La Santa Sede ribadisce il suo fermo rifiuto della pena capitale quale strumento per
reprimere il crimine
(6 febbraio 2007 - RV) “Le autorità legittime dello Stato hanno il dovere di proteggere
la società dagli aggressori”, ma “è oggi davvero difficile poter giustificare” la
scelta della pena capitale. E’ quanto ribadisce la Santa Sede in una dichiarazione
rilasciata in occasione del Congresso Mondiale sulla Pena di Morte, tenutosi in questi
giorni a Parigi. Nella nota, si assicura il sostegno della Santa Sede a “tutte le
iniziative mirate a difendere il valore inviolabile di ogni vita umana, dal suo concepimento
alla morte naturale”. Viene perciò espresso apprezzamento per coloro che “lavorano
con impegno e vigore rinnovato per abolire la pena capitale o per attuare una moratoria
universale della sua applicazione”. La pena di morte, sottolinea la dichiarazione,
non è “solo il rifiuto del diritto alla vita, ma anche un affronto alla dignità umana”.
Viene ricordato, dunque, l’appello di Giovanni Paolo II, in occasione del
Giubileo dell’anno 2000 per una moratoria sulla pena capitale.
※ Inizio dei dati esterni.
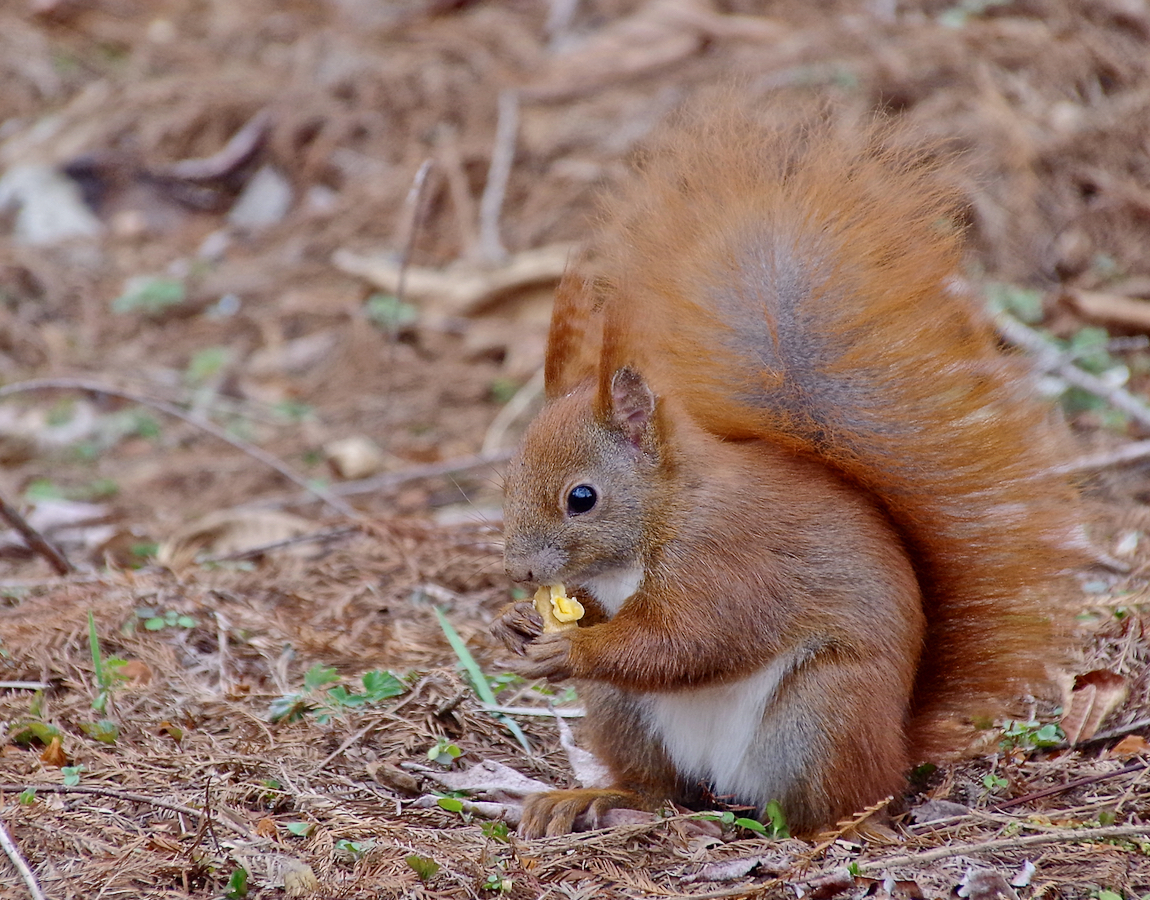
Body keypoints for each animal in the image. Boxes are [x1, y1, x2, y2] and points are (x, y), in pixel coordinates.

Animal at [489, 104, 1081, 836]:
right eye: (508, 480)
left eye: (582, 497)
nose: (520, 571)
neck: (665, 514)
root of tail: (896, 748)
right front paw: (513, 621)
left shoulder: (728, 562)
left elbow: (685, 642)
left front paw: (570, 650)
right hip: (626, 714)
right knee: (658, 787)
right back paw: (598, 798)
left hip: (823, 711)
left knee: (835, 803)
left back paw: (835, 828)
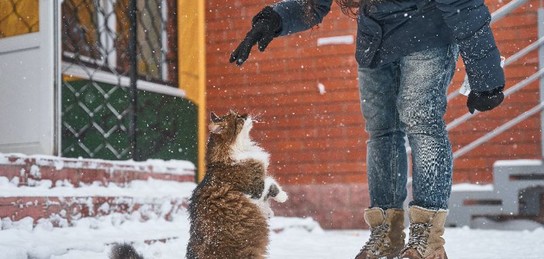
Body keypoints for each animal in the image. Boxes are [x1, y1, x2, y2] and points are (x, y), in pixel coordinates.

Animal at [187, 111, 286, 259]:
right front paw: (282, 197)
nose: (246, 115)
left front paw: (269, 211)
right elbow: (270, 183)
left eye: (236, 114)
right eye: (238, 118)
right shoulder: (255, 189)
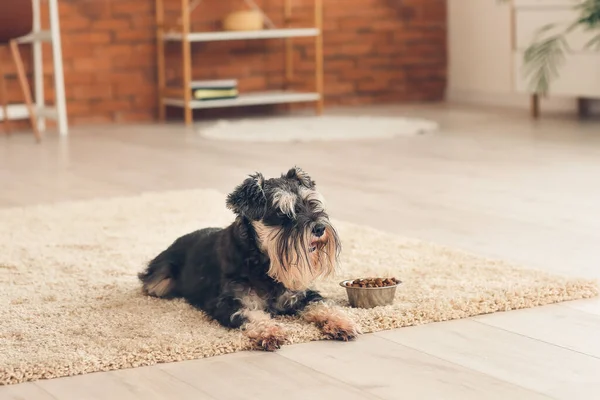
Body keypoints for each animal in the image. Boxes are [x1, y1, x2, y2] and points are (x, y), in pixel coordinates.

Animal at [138, 166, 358, 350]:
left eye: (312, 203)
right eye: (281, 212)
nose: (319, 228)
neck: (263, 262)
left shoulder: (300, 294)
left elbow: (322, 305)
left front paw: (342, 322)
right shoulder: (230, 302)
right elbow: (252, 315)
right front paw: (270, 332)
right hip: (160, 280)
E, ancora, i ripetuti
interventi di Benedetto XVI per ottenere la clemenza di persone condannate a morte.
D’altro canto, vengono sottolineati i numerosi rischi legati alla pena capitale: innanzitutto,
“il pericolo di punire persone innocenti”. Poi, la “tentazione di promuovere forme
violente di vendetta più che di un vero senso della giustizia sociale”. La pena di
morte, si legge ancora, “è una chiara offesa contro l’inviolabilità della vita umana”,
che “promuove una cultura della violenza e della morte”. Per i cristiani, poi, “si
tratta inoltre di un disprezzo dell’insegnamento evangelico sul perdono”.